> _Data excerpts_:

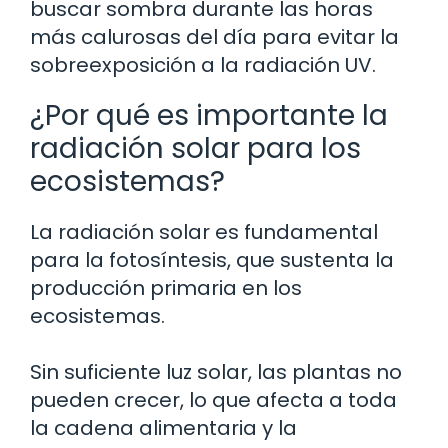
buscar sombra durante las horas
más calurosas del día para evitar la
sobreexposición a la radiación UV.
¿Por qué es importante la
radiación solar para los
ecosistemas?
La radiación solar es fundamental
para la fotosíntesis, que sustenta la
producción primaria en los
ecosistemas.
Sin suficiente luz solar, las plantas no
pueden crecer, lo que afecta a toda
la cadena alimentaria y la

> _Task statement_: Put every line of text in the material above into a JSON list of strings, one string per line and no blank lines. Leave the picture out of the answer.

> _Answer to the exercise_:
[
  "buscar sombra durante las horas",
  "más calurosas del día para evitar la",
  "sobreexposición a la radiación UV.",
  "¿Por qué es importante la",
  "radiación solar para los",
  "ecosistemas?",
  "La radiación solar es fundamental",
  "para la fotosíntesis, que sustenta la",
  "producción primaria en los",
  "ecosistemas.",
  "Sin suficiente luz solar, las plantas no",
  "pueden crecer, lo que afecta a toda",
  "la cadena alimentaria y la"
]